2. Carroceria de Fibra (Trincas Estruturais)
A fibra de vidro não enferruja, mas quebra. O chassi do RF torce muito nas trilhas, e a carroceria sofre.
- Pontos Críticos: Verifique trincas na base da Coluna B (atrás da porta), na parede corta-fogo (cofre do motor) e nos suportes onde a carroceria se apoia no chassi.
- Infiltração: O RF já vem com “piscina de série”. A vedação das portas, do quadro do para-brisa basculante e da capota (seja lona ou rígida adaptada) é precária. Molha o pé do motorista em chuva forte.
3. Elétrica “Artesanal” (O Ninho de Gato)
A parte elétrica dos Trollers pré-Ford é famosa pela desorganização.

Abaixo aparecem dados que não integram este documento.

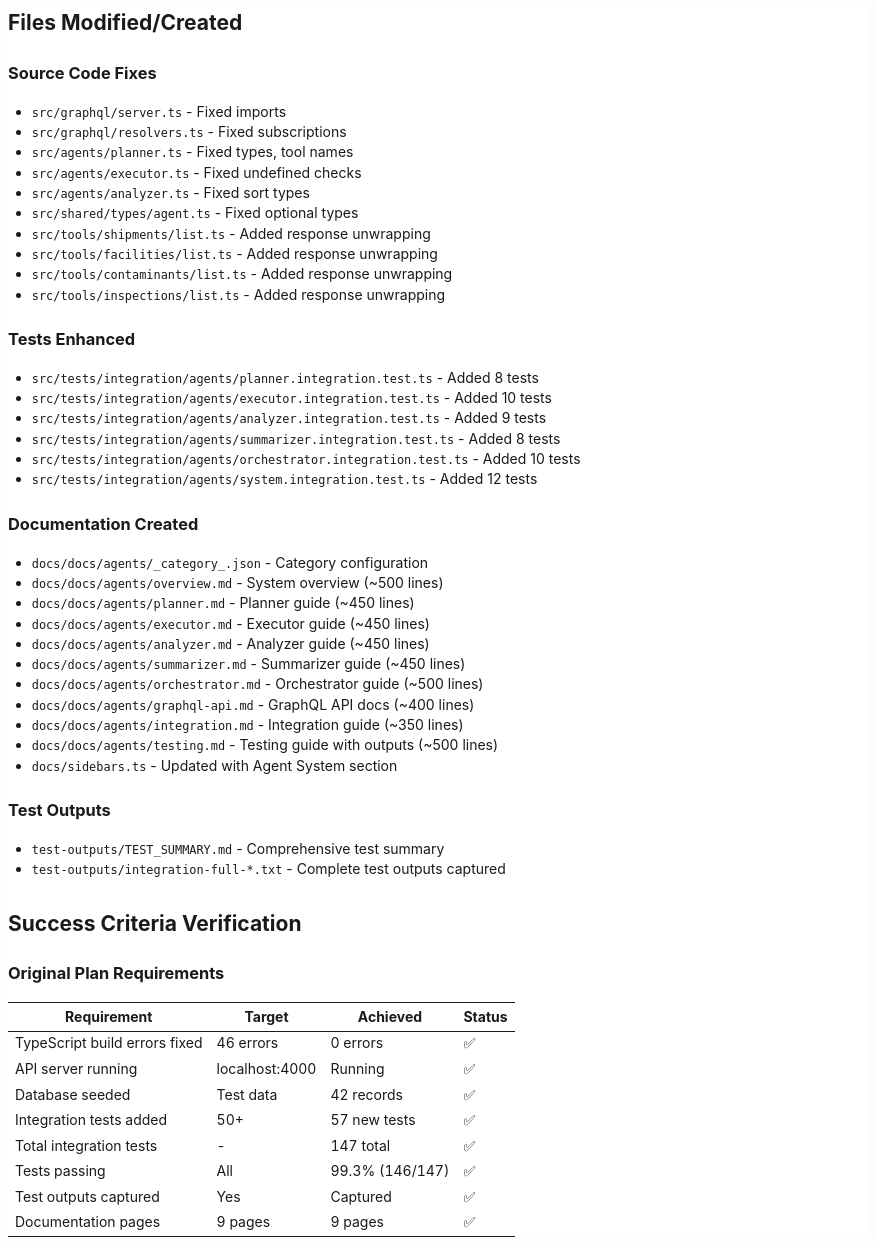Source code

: ## Files Modified/Created

### Source Code Fixes

- `src/graphql/server.ts` - Fixed imports
- `src/graphql/resolvers.ts` - Fixed subscriptions
- `src/agents/planner.ts` - Fixed types, tool names
- `src/agents/executor.ts` - Fixed undefined checks
- `src/agents/analyzer.ts` - Fixed sort types
- `src/shared/types/agent.ts` - Fixed optional types
- `src/tools/shipments/list.ts` - Added response unwrapping
- `src/tools/facilities/list.ts` - Added response unwrapping
- `src/tools/contaminants/list.ts` - Added response unwrapping
- `src/tools/inspections/list.ts` - Added response unwrapping

### Tests Enhanced

- `src/tests/integration/agents/planner.integration.test.ts` - Added 8 tests
- `src/tests/integration/agents/executor.integration.test.ts` - Added 10 tests
- `src/tests/integration/agents/analyzer.integration.test.ts` - Added 9 tests
- `src/tests/integration/agents/summarizer.integration.test.ts` - Added 8 tests
- `src/tests/integration/agents/orchestrator.integration.test.ts` - Added 10 tests
- `src/tests/integration/agents/system.integration.test.ts` - Added 12 tests

### Documentation Created

- `docs/docs/agents/_category_.json` - Category configuration
- `docs/docs/agents/overview.md` - System overview (~500 lines)
- `docs/docs/agents/planner.md` - Planner guide (~450 lines)
- `docs/docs/agents/executor.md` - Executor guide (~450 lines)
- `docs/docs/agents/analyzer.md` - Analyzer guide (~450 lines)
- `docs/docs/agents/summarizer.md` - Summarizer guide (~450 lines)
- `docs/docs/agents/orchestrator.md` - Orchestrator guide (~500 lines)
- `docs/docs/agents/graphql-api.md` - GraphQL API docs (~400 lines)
- `docs/docs/agents/integration.md` - Integration guide (~350 lines)
- `docs/docs/agents/testing.md` - Testing guide with outputs (~500 lines)
- `docs/sidebars.ts` - Updated with Agent System section

### Test Outputs

- `test-outputs/TEST_SUMMARY.md` - Comprehensive test summary
- `test-outputs/integration-full-*.txt` - Complete test outputs captured

## Success Criteria Verification

### Original Plan Requirements

| Requirement | Target | Achieved | Status |
|-------------|--------|----------|--------|
| TypeScript build errors fixed | 46 errors | 0 errors | ✅ |
| API server running | localhost:4000 | Running | ✅ |
| Database seeded | Test data | 42 records | ✅ |
| Integration tests added | 50+ | 57 new tests | ✅ |
| Total integration tests | - | 147 total | ✅ |
| Tests passing | All | 99.3% (146/147) | ✅ |
| Test outputs captured | Yes | Captured | ✅ |
| Documentation pages | 9 pages | 9 pages | ✅ |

- Chicote: Fios sem padrão de cores, conectores não selados e emendas feitas com fita isolante comum eram rotina na fábrica. Com o tempo e a vibração, surgem maus contatos misteriosos.

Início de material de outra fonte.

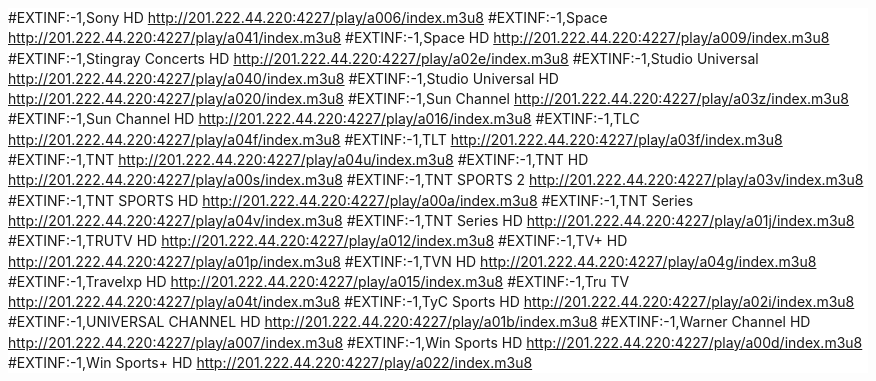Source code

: #EXTINF:-1,Sony HD
http://201.222.44.220:4227/play/a006/index.m3u8
#EXTINF:-1,Space
http://201.222.44.220:4227/play/a041/index.m3u8
#EXTINF:-1,Space HD
http://201.222.44.220:4227/play/a009/index.m3u8
#EXTINF:-1,Stingray Concerts HD
http://201.222.44.220:4227/play/a02e/index.m3u8
#EXTINF:-1,Studio Universal
http://201.222.44.220:4227/play/a040/index.m3u8
#EXTINF:-1,Studio Universal HD
http://201.222.44.220:4227/play/a020/index.m3u8
#EXTINF:-1,Sun Channel
http://201.222.44.220:4227/play/a03z/index.m3u8
#EXTINF:-1,Sun Channel HD
http://201.222.44.220:4227/play/a016/index.m3u8
#EXTINF:-1,TLC
http://201.222.44.220:4227/play/a04f/index.m3u8
#EXTINF:-1,TLT
http://201.222.44.220:4227/play/a03f/index.m3u8
#EXTINF:-1,TNT
http://201.222.44.220:4227/play/a04u/index.m3u8
#EXTINF:-1,TNT HD
http://201.222.44.220:4227/play/a00s/index.m3u8
#EXTINF:-1,TNT SPORTS 2
http://201.222.44.220:4227/play/a03v/index.m3u8
#EXTINF:-1,TNT SPORTS HD
http://201.222.44.220:4227/play/a00a/index.m3u8
#EXTINF:-1,TNT Series
http://201.222.44.220:4227/play/a04v/index.m3u8
#EXTINF:-1,TNT Series HD
http://201.222.44.220:4227/play/a01j/index.m3u8
#EXTINF:-1,TRUTV HD
http://201.222.44.220:4227/play/a012/index.m3u8
#EXTINF:-1,TV+ HD
http://201.222.44.220:4227/play/a01p/index.m3u8
#EXTINF:-1,TVN HD
http://201.222.44.220:4227/play/a04g/index.m3u8
#EXTINF:-1,Travelxp HD
http://201.222.44.220:4227/play/a015/index.m3u8
#EXTINF:-1,Tru TV
http://201.222.44.220:4227/play/a04t/index.m3u8
#EXTINF:-1,TyC Sports HD
http://201.222.44.220:4227/play/a02i/index.m3u8
#EXTINF:-1,UNIVERSAL CHANNEL HD
http://201.222.44.220:4227/play/a01b/index.m3u8
#EXTINF:-1,Warner Channel HD http://201.222.44.220:4227/play/a007/index.m3u8
#EXTINF:-1,Win Sports HD
http://201.222.44.220:4227/play/a00d/index.m3u8
#EXTINF:-1,Win Sports+ HD
http://201.222.44.220:4227/play/a022/index.m3u8
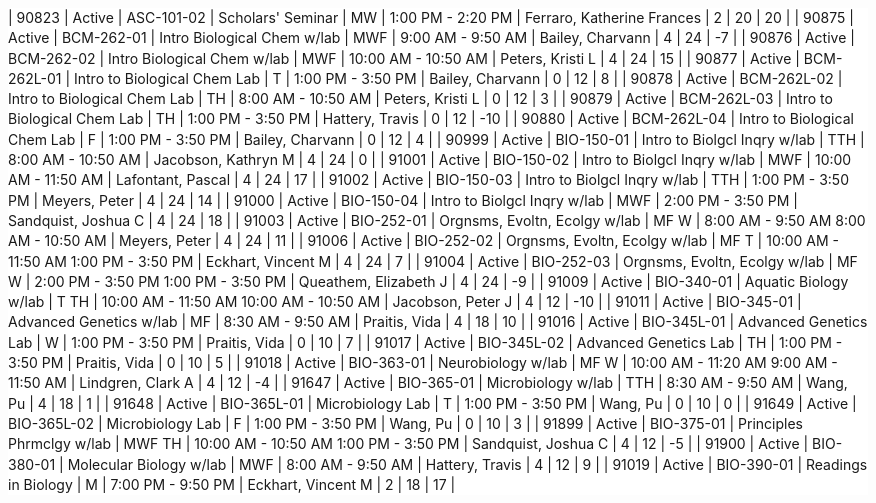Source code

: |    90823 | Active         | ASC-101-02  | Scholars' Seminar              | MW      | 1:00 PM  - 2:20 PM                      | Ferraro, Katherine Frances                         |      2   |                  20 |                 20 |
|    90875 | Active         | BCM-262-01  | Intro Biological Chem w/lab    | MWF     | 9:00 AM  - 9:50 AM                      | Bailey, Charvann                                   |      4   |                  24 |                 -7 |
|    90876 | Active         | BCM-262-02  | Intro Biological Chem w/lab    | MWF     | 10:00 AM - 10:50 AM                     | Peters, Kristi L                                   |      4   |                  24 |                 15 |
|    90877 | Active         | BCM-262L-01 | Intro to Biological Chem Lab   | T       | 1:00 PM  - 3:50 PM                      | Bailey, Charvann                                   |      0   |                  12 |                  8 |
|    90878 | Active         | BCM-262L-02 | Intro to Biological Chem Lab   | TH      | 8:00 AM  - 10:50 AM                     | Peters, Kristi L                                   |      0   |                  12 |                  3 |
|    90879 | Active         | BCM-262L-03 | Intro to Biological Chem Lab   | TH      | 1:00 PM  - 3:50 PM                      | Hattery, Travis                                    |      0   |                  12 |                -10 |
|    90880 | Active         | BCM-262L-04 | Intro to Biological Chem Lab   | F       | 1:00 PM  - 3:50 PM                      | Bailey, Charvann                                   |      0   |                  12 |                  4 |
|    90999 | Active         | BIO-150-01  | Intro to Biolgcl Inqry w/lab   | TTH     | 8:00 AM  - 10:50 AM                     | Jacobson, Kathryn M                                |      4   |                  24 |                  0 |
|    91001 | Active         | BIO-150-02  | Intro to Biolgcl Inqry w/lab   | MWF     | 10:00 AM - 11:50 AM                     | Lafontant, Pascal                                  |      4   |                  24 |                 17 |
|    91002 | Active         | BIO-150-03  | Intro to Biolgcl Inqry w/lab   | TTH     | 1:00 PM  - 3:50 PM                      | Meyers, Peter                                      |      4   |                  24 |                 14 |
|    91000 | Active         | BIO-150-04  | Intro to Biolgcl Inqry w/lab   | MWF     | 2:00 PM  - 3:50 PM                      | Sandquist, Joshua C                                |      4   |                  24 |                 18 |
|    91003 | Active         | BIO-252-01  | Orgnsms, Evoltn, Ecolgy w/lab  | MF W    | 8:00 AM  - 9:50 AM 8:00 AM  - 10:50 AM  | Meyers, Peter                                      |      4   |                  24 |                 11 |
|    91006 | Active         | BIO-252-02  | Orgnsms, Evoltn, Ecolgy w/lab  | MF T    | 10:00 AM - 11:50 AM 1:00 PM  - 3:50 PM  | Eckhart, Vincent M                                 |      4   |                  24 |                  7 |
|    91004 | Active         | BIO-252-03  | Orgnsms, Evoltn, Ecolgy w/lab  | MF W    | 2:00 PM  - 3:50 PM 1:00 PM  - 3:50 PM   | Queathem, Elizabeth J                              |      4   |                  24 |                 -9 |
|    91009 | Active         | BIO-340-01  | Aquatic Biology w/lab          | T TH    | 10:00 AM - 11:50 AM 10:00 AM - 10:50 AM | Jacobson, Peter J                                  |      4   |                  12 |                -10 |
|    91011 | Active         | BIO-345-01  | Advanced Genetics w/lab        | MF      | 8:30 AM  - 9:50 AM                      | Praitis, Vida                                      |      4   |                  18 |                 10 |
|    91016 | Active         | BIO-345L-01 | Advanced Genetics Lab          | W       | 1:00 PM  - 3:50 PM                      | Praitis, Vida                                      |      0   |                  10 |                  7 |
|    91017 | Active         | BIO-345L-02 | Advanced Genetics Lab          | TH      | 1:00 PM  - 3:50 PM                      | Praitis, Vida                                      |      0   |                  10 |                  5 |
|    91018 | Active         | BIO-363-01  | Neurobiology w/lab             | MF W    | 10:00 AM - 11:20 AM 9:00 AM  - 11:50 AM | Lindgren, Clark A                                  |      4   |                  12 |                 -4 |
|    91647 | Active         | BIO-365-01  | Microbiology w/lab             | TTH     | 8:30 AM  - 9:50 AM                      | Wang, Pu                                           |      4   |                  18 |                  1 |
|    91648 | Active         | BIO-365L-01 | Microbiology Lab               | T       | 1:00 PM  - 3:50 PM                      | Wang, Pu                                           |      0   |                  10 |                  0 |
|    91649 | Active         | BIO-365L-02 | Microbiology Lab               | F       | 1:00 PM  - 3:50 PM                      | Wang, Pu                                           |      0   |                  10 |                  3 |
|    91899 | Active         | BIO-375-01  | Principles Phrmclgy w/lab      | MWF TH  | 10:00 AM - 10:50 AM 1:00 PM  - 3:50 PM  | Sandquist, Joshua C                                |      4   |                  12 |                 -5 |
|    91900 | Active         | BIO-380-01  | Molecular Biology w/lab        | MWF     | 8:00 AM  - 9:50 AM                      | Hattery, Travis                                    |      4   |                  12 |                  9 |
|    91019 | Active         | BIO-390-01  | Readings in Biology            | M       | 7:00 PM  - 9:50 PM                      | Eckhart, Vincent M                                 |      2   |                  18 |                 17 |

- Painel de Instrumentos: Os marcadores (VDO ou Cronomac) costumam falhar por falta de aterramento. O ponteiro de temperatura e combustível raramente marcam a verdade. Refazer o aterramento do painel é obrigatório.
4. Eixos e Suspensão (Shimmy)
O Troller usa eixos Dana (30 na frente e 44 atrás), robustos, mas com geometria sensível.

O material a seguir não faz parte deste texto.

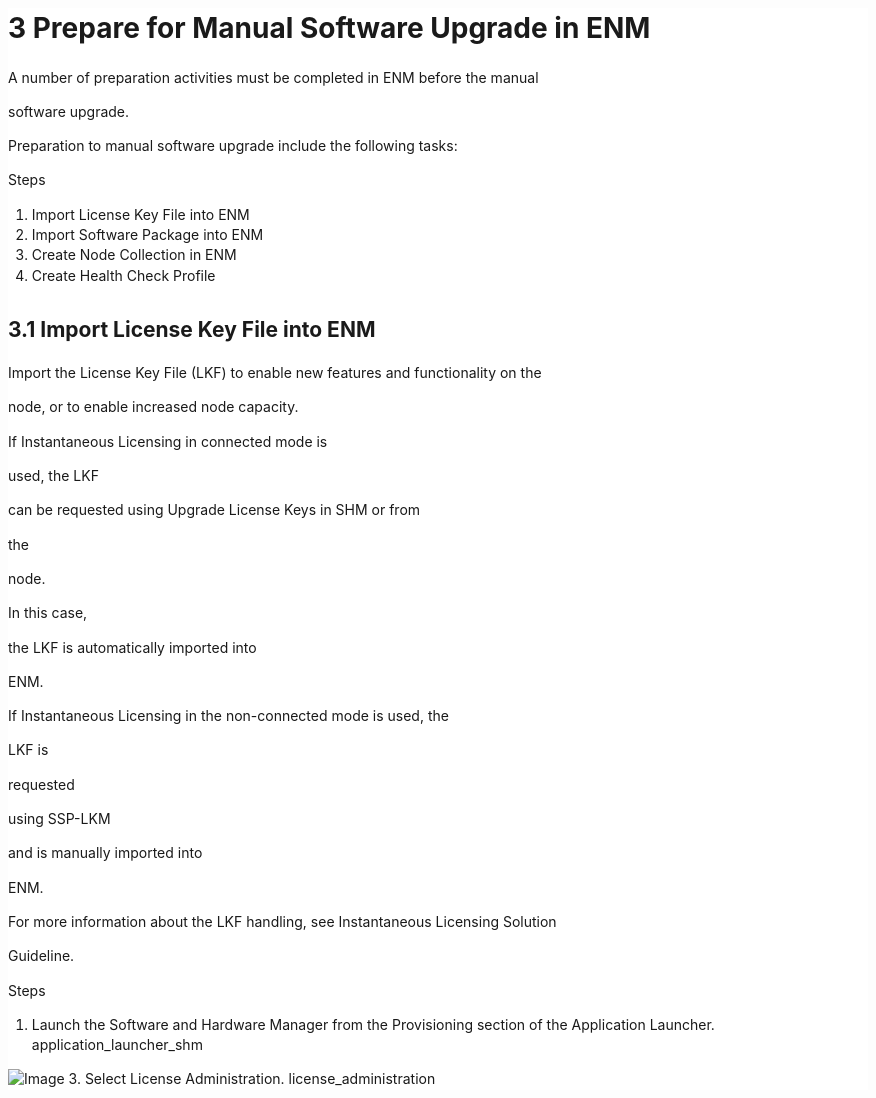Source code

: # 3 Prepare for Manual Software Upgrade in ENM

A number of preparation activities must be completed in ENM before the manual

software upgrade.

Preparation to manual software upgrade include the following tasks:

Steps

1. Import License Key File into ENM
2. Import Software Package into ENM
3. Create Node Collection in ENM
4. Create Health Check Profile

## 3.1 Import License Key File into ENM

Import the License Key File (LKF) to enable new features and functionality on the

node, or to enable increased node capacity.

If Instantaneous Licensing in connected mode is

used, the LKF

can be requested using Upgrade License Keys in SHM or from

the

node.

In this case,

the LKF is automatically imported into

ENM.

If Instantaneous Licensing in the non-connected mode is used, the

LKF is

requested

using SSP-LKM

and is manually imported into

ENM.

For more information about the LKF handling, see Instantaneous Licensing Solution

Guideline.

Steps

1. Launch the Software and Hardware Manager from the Provisioning section of the Application Launcher.
application\_launcher\_shm

![Image](../images/149_1553-LZA7016014_1Uen.Y/additional_3_CP.png)
3. Select License Administration.
license\_administration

- Death Wobble (Shimmy): É uma trepidação violenta na direção entre 60 e 80 km/h. Geralmente causada por folga na Barra Panhard (buchas estouradas) ou terminais de direção gastos. No RF, corrigir isso pode exigir alinhamento técnico especializado.
- Ponta de Eixo: Se você usar pneus muito grandes (acima de 33″) sem reforçar os semi-eixos, é comum quebrar a ponta de eixo traseira em trilhas pesadas.
5. Freios e Adaptações
- Freio “Borrachudo”: O sistema de freio do RF é uma colcha de retalhos. O pedal costuma ser fundo e a frenagem exige força. Cilindros mestres adaptados de outros carros nem sempre casam bem com as pinças.
- Peças de Acabamento: Peças mecânicas são fáceis (motor de Santana, caixa de direção de Opala/Santana, eixos de Cherokee/Rural), mas peças de acabamento (maçanetas, borrachas, faróis específicos) são quase impossíveis de achar originais.
Conclusão: Só para quem Gosta de Graxa
- Veredito: O Troller RF (AP 2.0) é um brinquedo incrível e barato de manter (motor VW), mas não serve como carro único. Ele vai quebrar coisinhas todo mês.
- Dica: Entre o RF Gasolina e o T4 Diesel (2001 em diante), o Diesel é infinitamente superior em durabilidade e força, mas custa o dobro. O RF é a porta de entrada para quem tem orçamento curto e disposição para aprender mecânica.